> _RECORDS_:

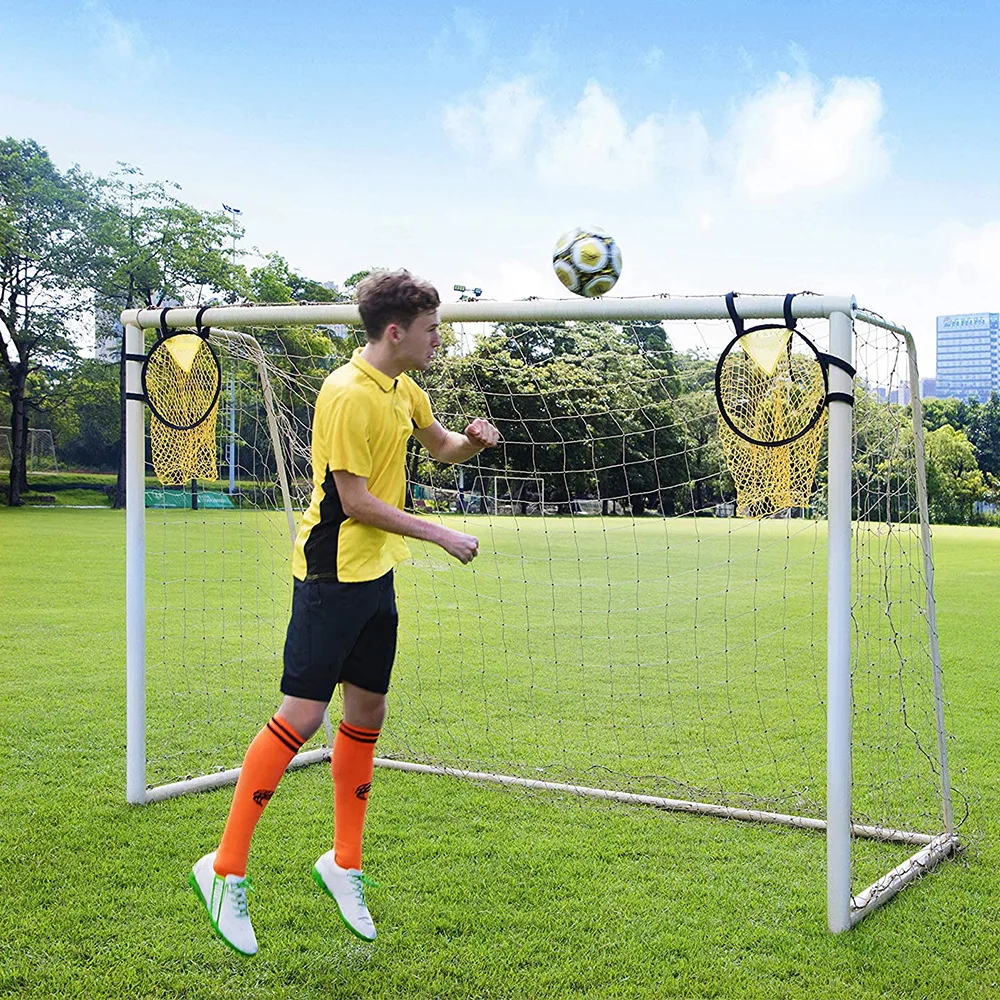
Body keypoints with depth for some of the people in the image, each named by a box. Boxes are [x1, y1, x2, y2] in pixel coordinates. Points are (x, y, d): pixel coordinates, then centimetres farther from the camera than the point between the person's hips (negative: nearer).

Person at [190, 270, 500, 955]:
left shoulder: (404, 390, 10)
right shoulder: (347, 394, -18)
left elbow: (442, 447, 27)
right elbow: (356, 501, -19)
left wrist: (472, 439, 4)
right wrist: (439, 534, -14)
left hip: (376, 575, 9)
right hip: (333, 574, -9)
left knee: (367, 713, 11)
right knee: (301, 716, -9)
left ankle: (345, 865, 25)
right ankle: (226, 869, 2)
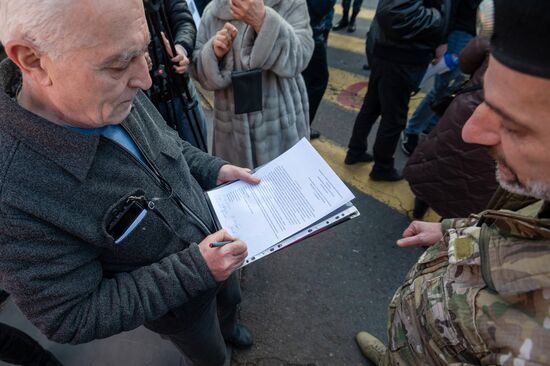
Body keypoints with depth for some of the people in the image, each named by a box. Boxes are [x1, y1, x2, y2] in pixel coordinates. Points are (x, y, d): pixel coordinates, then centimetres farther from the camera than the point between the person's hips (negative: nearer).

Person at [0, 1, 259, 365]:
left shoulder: (121, 97, -20)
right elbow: (71, 316, -27)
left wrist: (214, 170, -13)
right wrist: (195, 268, -31)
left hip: (212, 249, 6)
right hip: (178, 305, -5)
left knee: (230, 298, 36)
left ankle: (227, 329, 70)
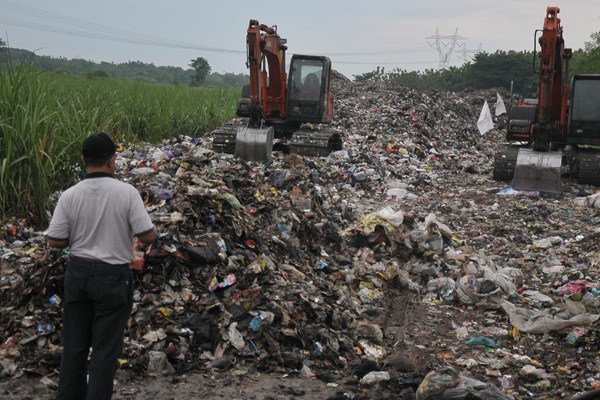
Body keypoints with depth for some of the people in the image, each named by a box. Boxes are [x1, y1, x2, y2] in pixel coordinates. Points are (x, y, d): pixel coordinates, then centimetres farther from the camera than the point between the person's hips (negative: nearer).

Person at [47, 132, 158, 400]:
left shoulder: (69, 196, -5)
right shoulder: (127, 192, -13)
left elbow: (55, 241, -4)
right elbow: (147, 236, -14)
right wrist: (153, 234, 8)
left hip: (77, 273, 3)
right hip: (113, 276, -3)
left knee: (74, 344, 16)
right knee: (105, 348, 5)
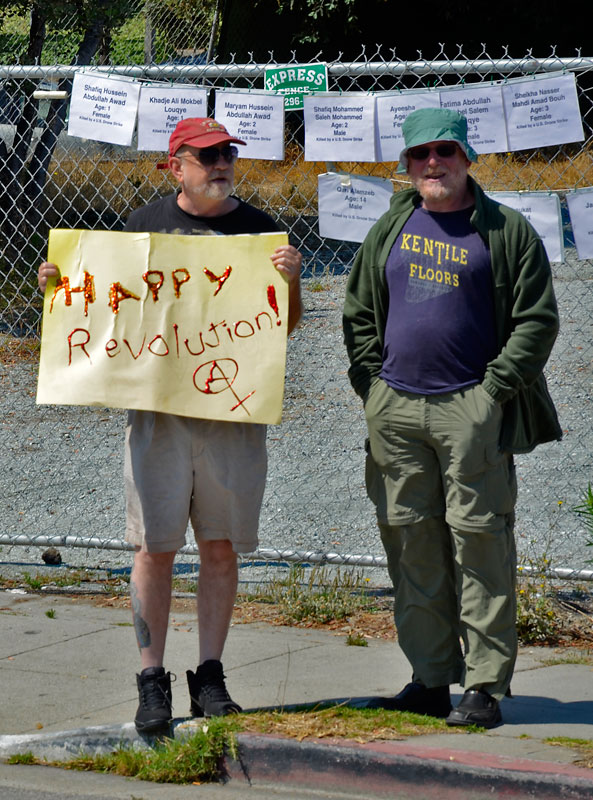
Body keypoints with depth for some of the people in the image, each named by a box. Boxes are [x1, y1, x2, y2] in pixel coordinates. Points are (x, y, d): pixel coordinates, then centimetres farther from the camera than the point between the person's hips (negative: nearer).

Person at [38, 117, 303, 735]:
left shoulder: (258, 229, 7)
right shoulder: (145, 224, 8)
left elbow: (288, 325, 7)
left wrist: (290, 280, -12)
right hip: (157, 405, 0)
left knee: (220, 547, 5)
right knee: (155, 547, -2)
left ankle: (209, 676, 13)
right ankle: (152, 681, 3)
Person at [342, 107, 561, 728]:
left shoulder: (507, 231, 2)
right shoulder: (390, 230, 14)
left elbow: (537, 320, -1)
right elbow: (359, 312, 20)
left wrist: (495, 388, -8)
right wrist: (371, 384, 8)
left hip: (472, 409, -4)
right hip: (395, 409, 4)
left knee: (479, 538, -5)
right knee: (411, 542, 5)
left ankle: (484, 684, -3)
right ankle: (430, 678, 13)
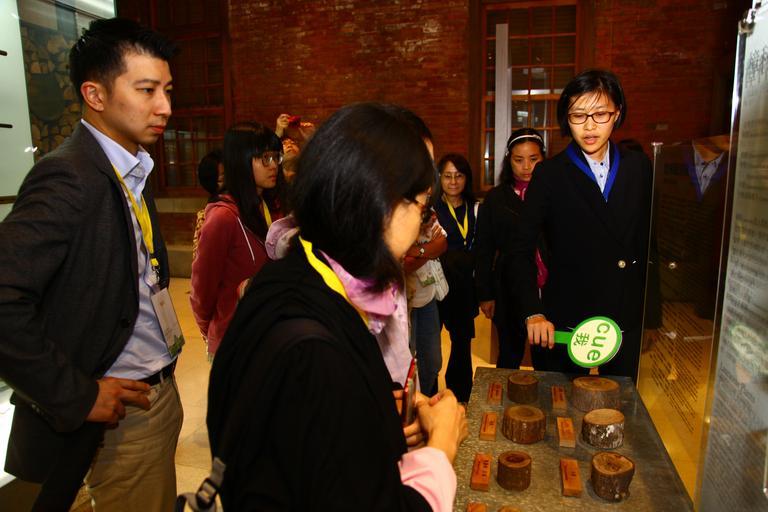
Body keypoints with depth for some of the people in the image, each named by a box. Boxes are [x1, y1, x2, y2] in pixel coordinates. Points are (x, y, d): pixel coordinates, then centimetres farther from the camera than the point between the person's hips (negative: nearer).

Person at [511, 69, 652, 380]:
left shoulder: (639, 167, 3)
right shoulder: (549, 175, -7)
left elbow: (650, 240, 8)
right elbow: (523, 250, -8)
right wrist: (533, 312, -18)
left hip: (628, 319, 3)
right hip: (566, 321, -3)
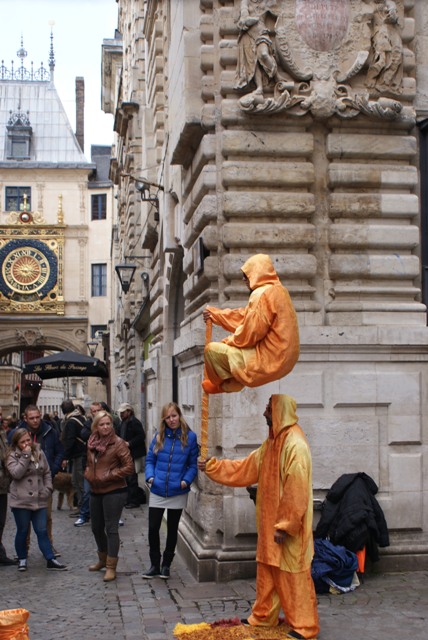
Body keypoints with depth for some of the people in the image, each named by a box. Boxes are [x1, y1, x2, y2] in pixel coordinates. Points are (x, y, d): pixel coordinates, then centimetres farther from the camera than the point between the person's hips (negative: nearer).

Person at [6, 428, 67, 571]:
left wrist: (48, 488, 1)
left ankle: (51, 559, 8)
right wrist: (25, 456, -21)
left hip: (39, 500, 3)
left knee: (42, 531, 5)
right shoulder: (13, 456, -5)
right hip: (21, 501, -3)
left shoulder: (39, 453, 8)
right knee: (22, 531, 8)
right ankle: (22, 559, 24)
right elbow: (16, 473, -21)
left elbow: (47, 473, 14)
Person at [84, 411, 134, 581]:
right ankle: (103, 560, 37)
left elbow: (129, 466, -14)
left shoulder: (118, 443, -12)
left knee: (111, 528, -4)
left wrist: (108, 476, -16)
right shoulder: (92, 443, 7)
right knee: (96, 527, 17)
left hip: (114, 491, -7)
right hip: (95, 491, 7)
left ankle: (111, 567, 3)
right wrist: (88, 473, 3)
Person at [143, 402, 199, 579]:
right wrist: (150, 476, -10)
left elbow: (193, 464, -2)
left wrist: (186, 480, -16)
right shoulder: (159, 436, 3)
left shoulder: (190, 437, -4)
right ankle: (155, 565, 14)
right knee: (153, 528, 0)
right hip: (157, 491, 2)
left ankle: (166, 565, 25)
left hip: (178, 492, -1)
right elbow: (150, 459, 6)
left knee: (172, 529, 11)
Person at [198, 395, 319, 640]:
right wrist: (212, 466, 12)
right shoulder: (273, 442, 9)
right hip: (271, 522, 9)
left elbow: (297, 491, -24)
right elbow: (246, 468, 16)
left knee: (292, 575, 1)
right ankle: (263, 617, 31)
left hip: (287, 525, -9)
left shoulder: (295, 445, -21)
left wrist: (285, 526, -22)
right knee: (268, 571, 18)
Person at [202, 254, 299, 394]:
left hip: (269, 360, -11)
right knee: (229, 346, 29)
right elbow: (245, 315, 21)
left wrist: (229, 341, 0)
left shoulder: (262, 294, -18)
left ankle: (228, 385, 13)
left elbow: (250, 334, -20)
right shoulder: (277, 290, 14)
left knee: (212, 349, -5)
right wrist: (215, 313, 27)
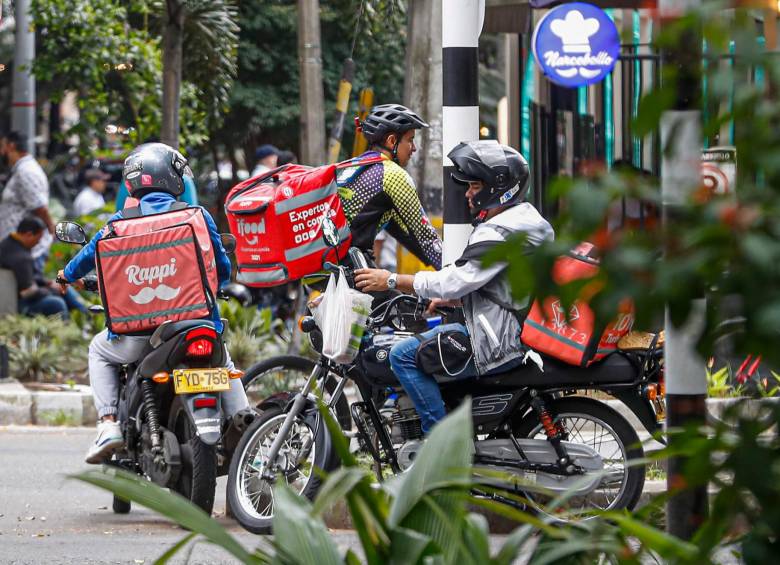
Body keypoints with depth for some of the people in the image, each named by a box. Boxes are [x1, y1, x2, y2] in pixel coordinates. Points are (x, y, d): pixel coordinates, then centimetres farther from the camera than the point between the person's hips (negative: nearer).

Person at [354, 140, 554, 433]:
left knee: (403, 355, -15)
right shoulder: (526, 219, 16)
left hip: (502, 341, -11)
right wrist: (449, 299, 17)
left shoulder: (500, 233, -17)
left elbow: (456, 281, -21)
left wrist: (392, 280, -15)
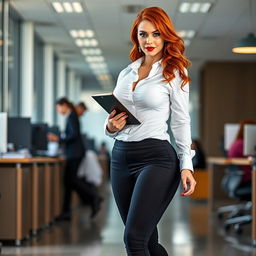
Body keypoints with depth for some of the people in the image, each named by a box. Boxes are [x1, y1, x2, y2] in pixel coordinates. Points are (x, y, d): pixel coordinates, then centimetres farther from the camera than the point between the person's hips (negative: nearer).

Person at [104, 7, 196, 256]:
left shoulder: (174, 73, -1)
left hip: (156, 157, -6)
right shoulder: (126, 73, 15)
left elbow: (181, 122, -2)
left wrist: (186, 166, -10)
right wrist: (110, 127, -2)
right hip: (120, 156, 6)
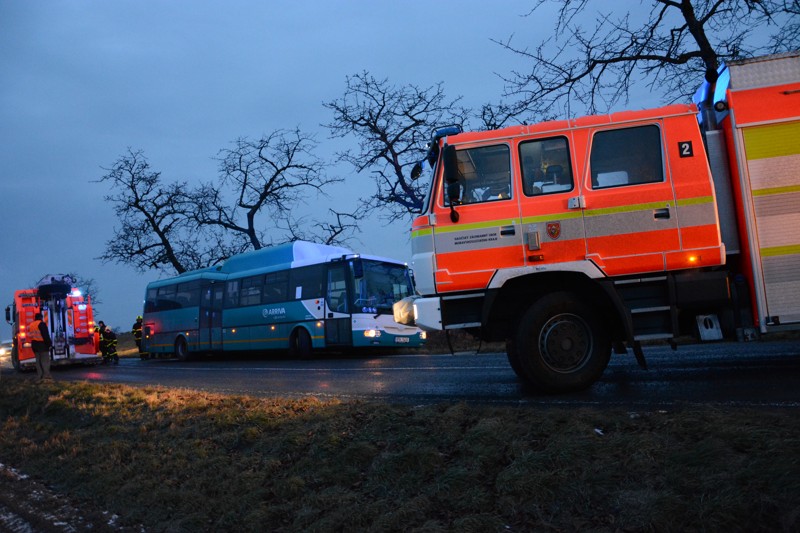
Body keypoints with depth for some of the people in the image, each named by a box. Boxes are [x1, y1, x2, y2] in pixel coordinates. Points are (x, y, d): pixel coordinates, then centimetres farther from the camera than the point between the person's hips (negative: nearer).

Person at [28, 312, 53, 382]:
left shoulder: (30, 325, 15)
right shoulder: (41, 324, -12)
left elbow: (30, 335, 20)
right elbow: (45, 335, -17)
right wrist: (49, 343, -12)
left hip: (34, 344, 8)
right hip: (42, 344, -8)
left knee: (38, 361, 12)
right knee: (45, 361, -7)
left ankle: (39, 377, 11)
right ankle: (46, 376, -12)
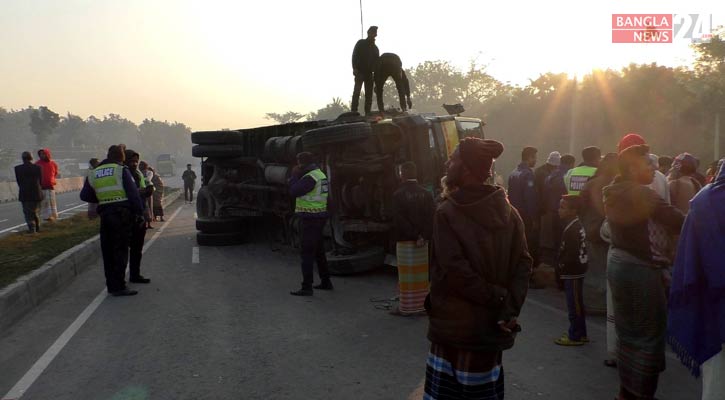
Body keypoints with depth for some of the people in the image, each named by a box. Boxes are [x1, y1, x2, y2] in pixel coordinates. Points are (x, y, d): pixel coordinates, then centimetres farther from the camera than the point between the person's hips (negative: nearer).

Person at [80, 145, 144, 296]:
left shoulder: (94, 173, 13)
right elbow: (133, 193, -10)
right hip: (122, 214, -6)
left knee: (108, 251, 13)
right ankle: (118, 287, -4)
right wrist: (139, 213, -6)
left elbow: (85, 196, 15)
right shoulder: (122, 170, -4)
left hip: (104, 214, 6)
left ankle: (111, 285, 21)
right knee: (120, 250, -3)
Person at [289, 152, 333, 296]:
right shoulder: (319, 174, 14)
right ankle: (326, 282, 25)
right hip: (318, 217, 10)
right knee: (318, 251, 18)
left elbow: (294, 192, -21)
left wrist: (294, 175, -6)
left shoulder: (310, 178, -19)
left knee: (306, 252, -7)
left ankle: (307, 287, -5)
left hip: (311, 219, -10)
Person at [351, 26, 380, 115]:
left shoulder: (375, 48, 17)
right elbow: (354, 55, -4)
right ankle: (354, 111, -19)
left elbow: (377, 61, 17)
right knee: (357, 91, -15)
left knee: (369, 93, -1)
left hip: (369, 73, 5)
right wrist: (355, 68, -16)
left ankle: (367, 113, 0)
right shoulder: (361, 43, 4)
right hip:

> _PROMPT_:
Starting with the line that contains "left wrist: (392, 280, -15)" and going on through the line that contains "right hip: (120, 156, 6)", write the listing again with "centimetres" swapped for "centimeters" and everything else unchanged. Leave the pictures out of your answer.

> _OUTPUT OF THE EXERCISE_:
left wrist: (392, 280, -15)
Body keypoints with depth for some of the people in the image, each named by a box. Boxes are [x1, y1, x2, y2] in pixel coordinates. Points are (x, y, d): pixel coordinates, then centimeters farther from the camera than the point between the person's hips (negative: nearer).

Person at [104, 7, 196, 256]:
left shoulder: (174, 73, -1)
left hip: (156, 157, -6)
right shoulder: (126, 73, 15)
left elbow: (181, 122, -2)
left wrist: (186, 166, -10)
right wrist: (110, 127, -2)
right hip: (120, 156, 6)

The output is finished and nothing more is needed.